次に示す食品リサイクル法についての文章を、最後の文のあとから続けて書いてください。

=== 抜粋 ===

食品リサイクル法とは、食品産業に対して食品循環資源の再生利用等を促進するための法律です。食品関連事業者(製造、卸売、外食等)は、食品の売れ残りや製造過程で発生する食品廃棄物を減少させるとともに、食品循環資源を飼料や肥料などの原材料として再生利用することが求められています。

食品循環資源とは、「食品廃棄物であって、飼料・肥料等の原材料となるなど有用なもの」を指します。

食品循環資源の再生利用

食品循環資源の再生利用には、「飼料」「肥料」「油脂・油脂製品」「メタン」「きのこ菌床」「炭化燃料・還元剤」「エタノール」があり、令和3年度推計値における再生利用の内訳は下図の通りです。

食品リサイクル法で規定している用途別の実施量

食品循環資源の再生利用
飼料 肥料 油脂・油脂製品 メタン きのこ菌床 炭化燃料・還元剤 エタノール 合計 千トン
9,023千トン(76%) 1,845千トン(16%) 466千トン(4%) 452千トン(4%) 44千トン(0%) 38千トン(0%) 4千トン(0%) 11,874千トン

※参考:農林水産省「令和3年度食品廃棄物等の年間発生量及び食品循環資源の再生利用等実施率 (推計値)」(入手日付2024-08-04)

=== 提供データ ===

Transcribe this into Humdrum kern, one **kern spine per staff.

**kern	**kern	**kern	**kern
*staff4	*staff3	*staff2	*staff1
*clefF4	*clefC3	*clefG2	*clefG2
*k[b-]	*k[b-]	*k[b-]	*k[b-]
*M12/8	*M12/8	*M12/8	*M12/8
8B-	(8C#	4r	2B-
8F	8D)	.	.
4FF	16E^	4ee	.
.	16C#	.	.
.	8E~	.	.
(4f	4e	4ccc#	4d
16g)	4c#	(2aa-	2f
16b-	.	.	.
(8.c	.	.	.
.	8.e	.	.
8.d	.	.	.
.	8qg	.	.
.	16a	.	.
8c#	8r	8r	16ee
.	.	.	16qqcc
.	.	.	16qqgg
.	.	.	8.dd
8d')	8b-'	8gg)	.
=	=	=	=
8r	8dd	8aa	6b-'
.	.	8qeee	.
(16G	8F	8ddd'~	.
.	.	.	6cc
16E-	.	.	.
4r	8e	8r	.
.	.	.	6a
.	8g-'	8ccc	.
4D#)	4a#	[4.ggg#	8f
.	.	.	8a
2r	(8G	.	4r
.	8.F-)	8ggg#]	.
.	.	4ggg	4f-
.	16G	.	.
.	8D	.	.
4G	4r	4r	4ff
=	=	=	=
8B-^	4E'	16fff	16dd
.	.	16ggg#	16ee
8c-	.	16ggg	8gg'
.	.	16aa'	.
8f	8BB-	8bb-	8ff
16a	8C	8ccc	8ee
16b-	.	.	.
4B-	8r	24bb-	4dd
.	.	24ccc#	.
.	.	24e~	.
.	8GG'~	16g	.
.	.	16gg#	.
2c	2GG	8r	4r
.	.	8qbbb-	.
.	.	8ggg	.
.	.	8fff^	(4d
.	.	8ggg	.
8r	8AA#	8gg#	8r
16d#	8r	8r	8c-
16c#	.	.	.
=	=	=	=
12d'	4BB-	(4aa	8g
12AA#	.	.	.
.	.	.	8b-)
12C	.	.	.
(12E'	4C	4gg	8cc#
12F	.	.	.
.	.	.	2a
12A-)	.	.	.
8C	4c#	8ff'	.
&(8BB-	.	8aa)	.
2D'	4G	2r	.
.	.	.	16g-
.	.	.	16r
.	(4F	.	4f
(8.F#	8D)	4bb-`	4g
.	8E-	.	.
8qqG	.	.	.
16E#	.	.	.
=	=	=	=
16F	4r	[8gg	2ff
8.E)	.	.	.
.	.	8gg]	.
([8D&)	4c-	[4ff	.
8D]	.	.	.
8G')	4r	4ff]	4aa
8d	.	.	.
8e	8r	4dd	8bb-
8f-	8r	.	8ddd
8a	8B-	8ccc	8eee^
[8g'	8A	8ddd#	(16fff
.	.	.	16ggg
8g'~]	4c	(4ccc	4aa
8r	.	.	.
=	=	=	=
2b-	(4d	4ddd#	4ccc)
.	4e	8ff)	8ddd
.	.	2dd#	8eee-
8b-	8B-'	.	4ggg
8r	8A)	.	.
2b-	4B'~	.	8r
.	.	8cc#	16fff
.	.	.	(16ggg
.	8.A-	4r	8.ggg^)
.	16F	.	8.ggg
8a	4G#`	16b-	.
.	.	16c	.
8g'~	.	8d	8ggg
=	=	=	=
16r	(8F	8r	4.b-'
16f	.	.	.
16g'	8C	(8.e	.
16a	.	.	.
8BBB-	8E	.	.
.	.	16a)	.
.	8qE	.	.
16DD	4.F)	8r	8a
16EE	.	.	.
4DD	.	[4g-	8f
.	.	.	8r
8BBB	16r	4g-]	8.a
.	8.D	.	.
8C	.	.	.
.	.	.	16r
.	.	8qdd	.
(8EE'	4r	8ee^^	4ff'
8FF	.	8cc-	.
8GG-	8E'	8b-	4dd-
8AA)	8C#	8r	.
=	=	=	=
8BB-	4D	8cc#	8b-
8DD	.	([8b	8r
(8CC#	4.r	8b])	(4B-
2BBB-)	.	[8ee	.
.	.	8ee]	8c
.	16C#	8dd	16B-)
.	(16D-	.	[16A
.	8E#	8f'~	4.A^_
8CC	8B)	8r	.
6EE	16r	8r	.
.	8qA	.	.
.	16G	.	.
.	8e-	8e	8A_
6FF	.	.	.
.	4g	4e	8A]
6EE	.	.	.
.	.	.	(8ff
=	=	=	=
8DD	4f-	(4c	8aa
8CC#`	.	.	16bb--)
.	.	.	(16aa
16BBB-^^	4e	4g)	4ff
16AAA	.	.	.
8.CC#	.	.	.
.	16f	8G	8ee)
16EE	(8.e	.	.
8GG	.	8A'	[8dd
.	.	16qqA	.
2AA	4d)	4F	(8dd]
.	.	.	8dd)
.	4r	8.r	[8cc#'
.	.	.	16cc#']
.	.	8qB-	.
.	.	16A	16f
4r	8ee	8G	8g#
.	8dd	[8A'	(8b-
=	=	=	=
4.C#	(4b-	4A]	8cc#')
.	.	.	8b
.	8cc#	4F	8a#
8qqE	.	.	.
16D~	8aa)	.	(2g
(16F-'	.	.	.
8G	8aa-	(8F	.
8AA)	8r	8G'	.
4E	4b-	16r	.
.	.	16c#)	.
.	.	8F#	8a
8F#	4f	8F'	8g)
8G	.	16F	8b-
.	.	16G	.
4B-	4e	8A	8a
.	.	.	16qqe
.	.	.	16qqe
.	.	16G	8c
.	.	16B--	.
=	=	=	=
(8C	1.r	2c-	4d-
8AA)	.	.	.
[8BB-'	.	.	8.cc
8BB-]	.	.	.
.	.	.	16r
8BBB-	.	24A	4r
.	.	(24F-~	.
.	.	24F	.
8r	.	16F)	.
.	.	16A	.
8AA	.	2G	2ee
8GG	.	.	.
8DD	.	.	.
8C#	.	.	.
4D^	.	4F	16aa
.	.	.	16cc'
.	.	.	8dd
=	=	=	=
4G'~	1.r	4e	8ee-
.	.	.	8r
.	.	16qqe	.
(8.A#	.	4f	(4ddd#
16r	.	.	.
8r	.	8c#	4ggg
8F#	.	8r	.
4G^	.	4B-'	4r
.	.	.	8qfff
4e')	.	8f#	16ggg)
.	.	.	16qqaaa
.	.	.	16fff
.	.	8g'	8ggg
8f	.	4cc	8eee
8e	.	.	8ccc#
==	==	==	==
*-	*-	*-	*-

===

-- 出力結果 --
再生利用等実施率の推移と目標値

食品リサイクル法に基づく「食品循環資源の再生利用等の促進に関する基本方針」で業種別に「再生利用等実施率」が設定されています。これは、その業種全体での達成を目指す目標です。

【計算式】
(発生抑制量+再生利用量+熱回収量×0.95※+減量実施量)÷(発生抑制量+発生量)

発生抑制量+再生利用量+熱回収量×0.95※+減量実施量
発生抑制量+発生量

※熱回収が再生利用に該当するかの議論はありますが、灰分に相当する残さが5%程度であることから0.95を乗じています。

再生利用等実施率の推移および目標値

再生利用等実施率の推移および目標値
2015年度 2016年度 2017年度 2018年度 2019年度 2020年度 2021年度 2024目標
食品産業全体 85% 85% 84% 83% 85% 86% 87%
食品製造業 95% 95% 95% 95% 96% 96% 96% 95%
食品卸売業 60% 65% 67% 62% 64% 68% 70% 75%
食品小売業 47% 49% 51% 51% 51% 56% 55% 60%
外食産業 23% 23% 32% 31% 32% 31% 35% 50%

出典:農林水産省「食品廃棄物等の年間発生量及び食品循環資源の再生利用等実施率について

「外食産業」「食品小売業」「食品卸売業」は目標値を達成していないため、改善が求められます。食品廃棄物などの発生量の割合では、外食産業が約9%、食品小売業が約7%、食品卸売業が約1%です。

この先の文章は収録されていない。